• Article:
════

Context Management

The context management module (webgym/context/) handles conversation building and response parsing for the web agent.

Module Structure

webgym/context/
├── __init__.py
├── context_manager.py      # Main context manager class
├── universal_prompt.py     # Prompt templates
└── parsers/                # Action parsers
    ├── __init__.py
    ├── base_parser.py          # Abstract parser interface
    ├── coordinates_parser.py   # Coordinates mode parser
    └── set_of_marks_parser.py  # Set-of-marks mode parser

ContextManager

The ContextManager class (context_manager.py) is the central component that:

  • Manages conversation building for different model types

  • Handles response parsing

  • Supports different interaction modes (coordinates vs set-of-marks)

Initialization:

from webgym.context import ContextManager

context_manager = ContextManager(
    context_config={'interaction_mode': 'coordinates'},  # default is 'set_of_marks'
    model_config={'model_type': 'qwen3-instruct'},
    verbose=True
)

Key Methods:

build_conversation(task, trajectory, current_observation, **kwargs)

Builds a model-specific conversation from the current state.

parse_response(raw_response)

Parses the model’s raw response into structured action data.

get_interaction_mode()

Returns the current interaction mode ('coordinates' or 'set_of_marks').

Note

The interaction_mode value must use underscores: set_of_marks (not set-of-marks with hyphens).

Interaction Modes

Coordinates Mode:

Actions are specified using pixel coordinates (x, y). Example: click(500, 300)

Set-of-Marks Mode:

Actions reference numbered UI elements. Example: click([15]) (clicks element #15)

Parsers

Located in webgym/context/parsers/, parsers convert raw model responses into executable actions:

  • Extract action type (click, type, scroll, etc.)

  • Parse action parameters

  • Validate action format

════

• Given data:
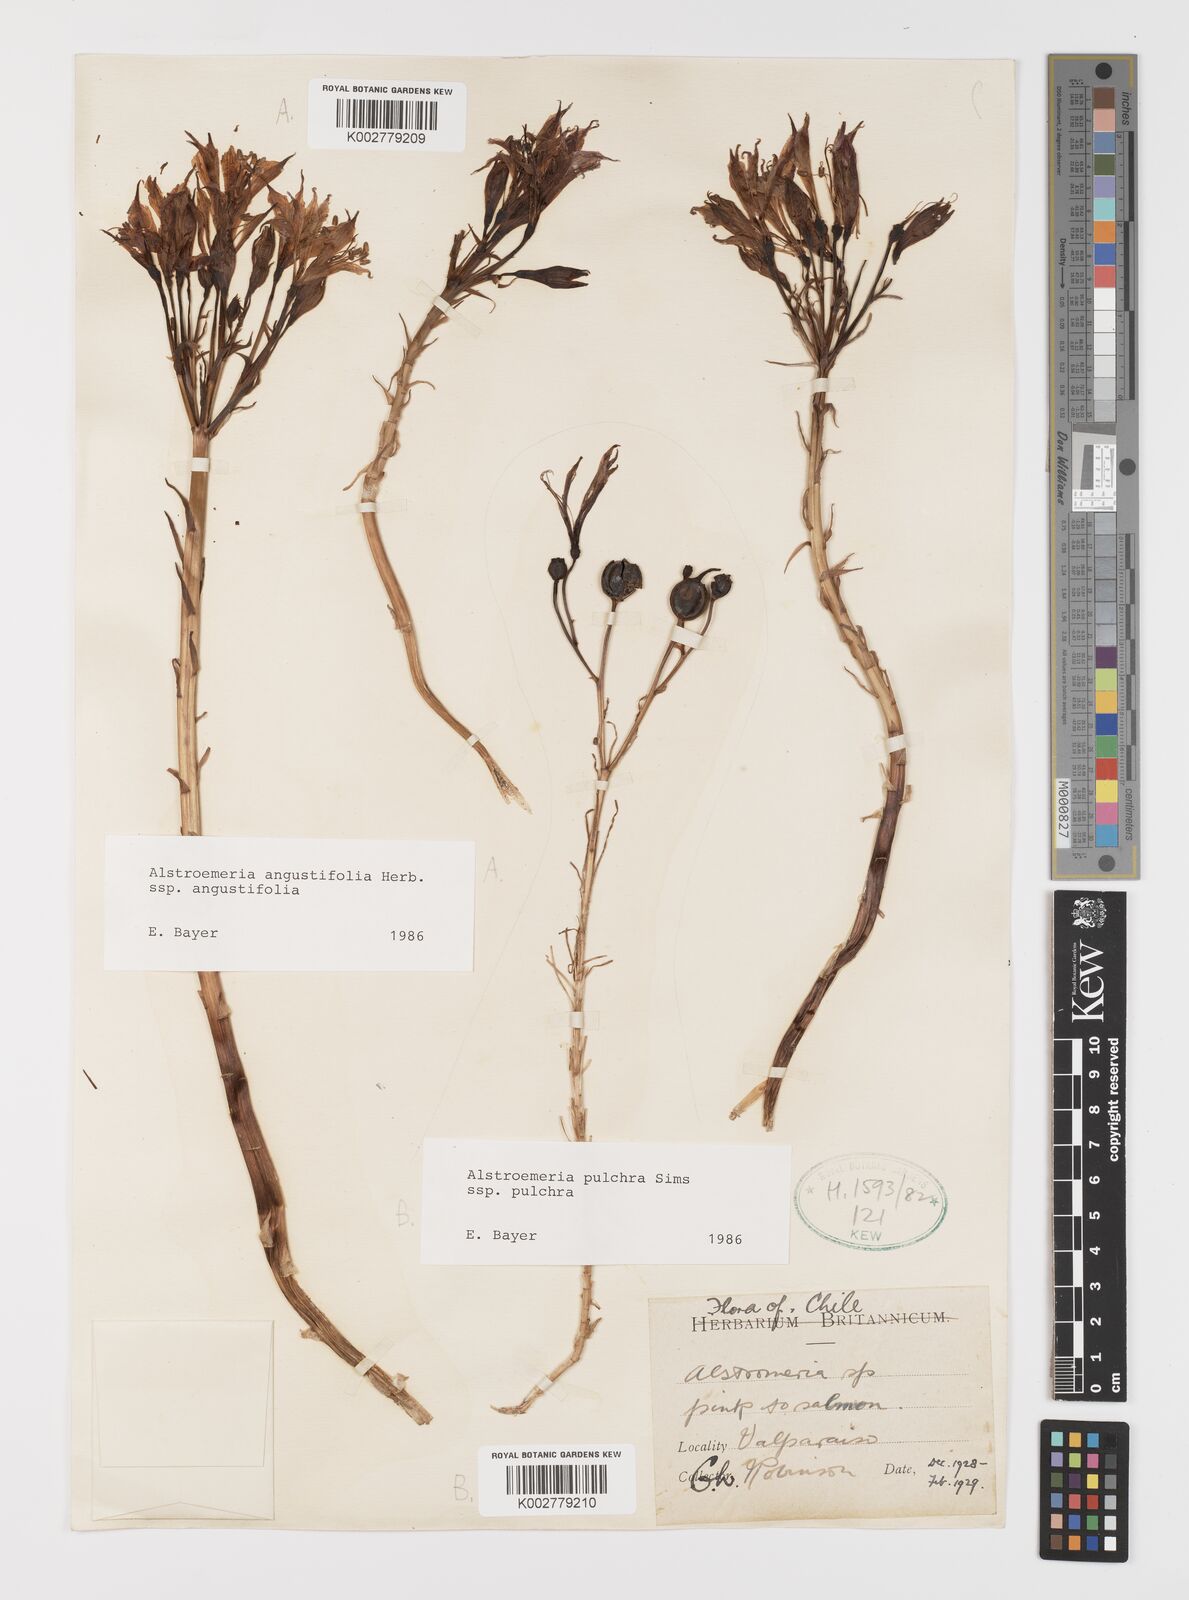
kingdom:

════

• Directive: From the context management text above, reproduce the passage that begins at the words "Builds a model-specific" and ends after the words "('coordinates' or 'set_of_marks').", keeping every character unchanged.

• Task result:
Builds a model-specific conversation from the current state.

parse_response(raw_response)

Parses the model’s raw response into structured action data.

get_interaction_mode()

Returns the current interaction mode ('coordinates' or 'set_of_marks').